After his 30th ReUnion, and retired from the data storage firm he co-founded, he and his wife set out on that trip.

They took the “Downeast Loop” from their hometown of Gloucester, Mass., to New York City, up the Hudson River, west on the Erie Canal to Lake Ontario and eventually back to the Atlantic.

They have since done a trip to the Bahamas, and last summer were in the Pacific with planned trips to Alaska, Hawaii and New Zealand.
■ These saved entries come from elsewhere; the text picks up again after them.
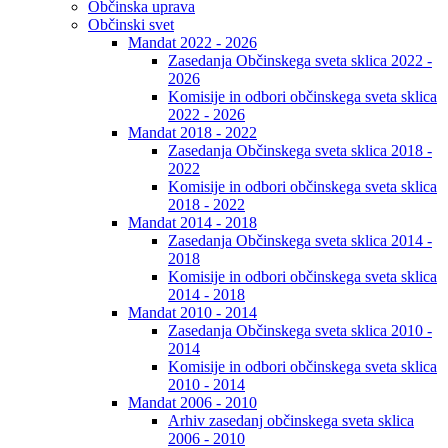
Občinska uprava
Občinski svet
Mandat 2022 - 2026
Zasedanja Občinskega sveta sklica 2022 -
2026
Komisije in odbori občinskega sveta sklica
2022 - 2026
Mandat 2018 - 2022
Zasedanja Občinskega sveta sklica 2018 -
2022
Komisije in odbori občinskega sveta sklica
2018 - 2022
Mandat 2014 - 2018
Zasedanja Občinskega sveta sklica 2014 -
2018
Komisije in odbori občinskega sveta sklica
2014 - 2018
Mandat 2010 - 2014
Zasedanja Občinskega sveta sklica 2010 -
2014
Komisije in odbori občinskega sveta sklica
2010 - 2014
Mandat 2006 - 2010
Arhiv zasedanj občinskega sveta sklica
2006 - 2010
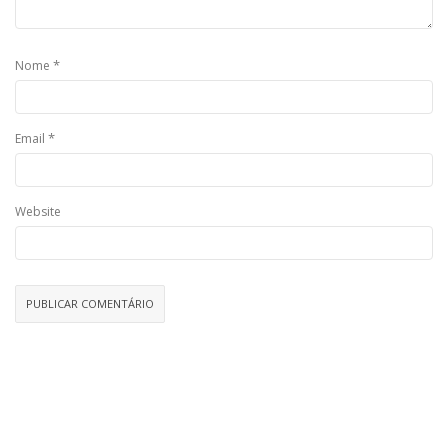
*
Nome
*
Email
Website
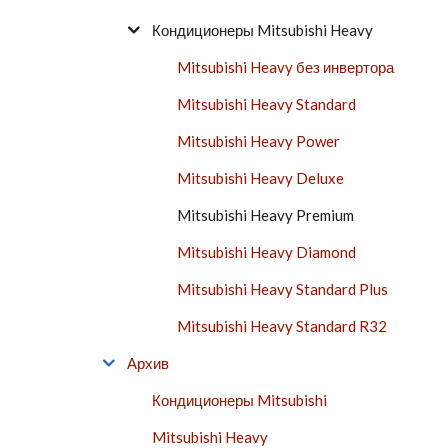
Кондиционеры Mitsubishi Heavy
Mitsubishi Heavy без инвертора
Mitsubishi Heavy Standard
Mitsubishi Heavy Power
Mitsubishi Heavy Deluxe
Mitsubishi Heavy Premium
Mitsubishi Heavy Diamond
Mitsubishi Heavy Standard Plus
Mitsubishi Heavy Standard R32
Архив
Кондиционеры Mitsubishi
Mitsubishi Heavy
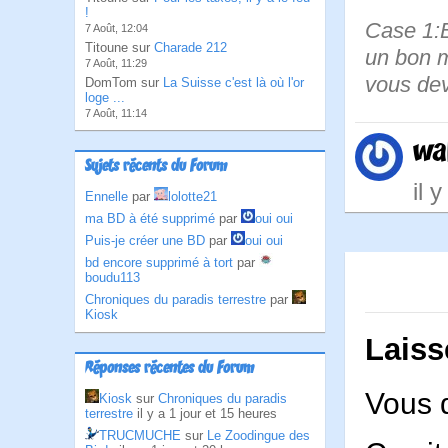
!
Case 1:B
7 Août, 12:04
Titoune sur
Charade 212
un bon m
7 Août, 11:29
vous dev
DomTom sur
La Suisse c'est là où l'or
loge ...
7 Août, 11:14
wa
Sujets récents du Forum
il 
Ennelle
par
lolotte21
ma BD à été supprimé
par
oui oui
Puis-je créer une BD
par
oui oui
bd encore supprimé à tort
par
boudu113
Chroniques du paradis terrestre
par
Kiosk
Laiss
Réponses récentes du Forum
Vous 
Kiosk
sur
Chroniques du paradis
terrestre
il y a 1 jour et 15 heures
TRUCMUCHE
sur
Le Zoodingue des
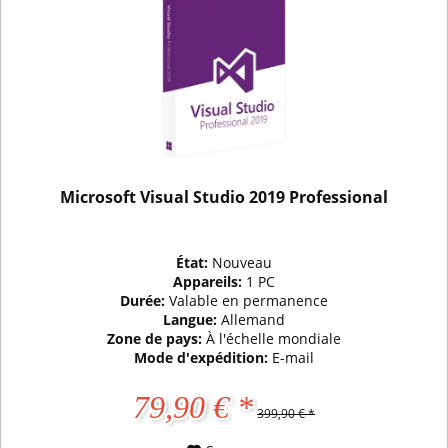
Microsoft Visual Studio 2019 Professional
État:
Nouveau
Appareils:
1 PC
Durée:
Valable en permanence
Langue:
Allemand
Zone de pays:
À l'échelle mondiale
Mode d'expédition:
E-mail
79,90 € *
399,90 € *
To read their blog visit: www.MVTanglewood.com

Dan Mead '69

Dan Mead’s career included 15 years as a teacher, coach and administrator; and another 20 as a psychotherapist, hospice consultant and school counseling consultant. In retirement, he wanted something more. So he turned to two passions that were nurtured but never fully realized until retirement in 2003: travel and photography.

Step one: spend six months wandering New Zealand with a camera, an adventure that yielded 10,000 images.

“I had spent the 15 years in education speaking a lot, 20 years of psychotherapy listening a lot. Perhaps it was time in the last third of life to be seeing a lot. Travel and photography could do that,” he said.

With his wife, Sally Eagle, he has sought out workshops and photo tours. In 2008, five years into retirement, they had two international awards and were exhibiting their work throughout New England.

“Travel photography has given us happiness in exploring cultures, wildlife habitats and landscapes in many other parts of the world and meaning in sharing our good fortune with others, especially students,” he said.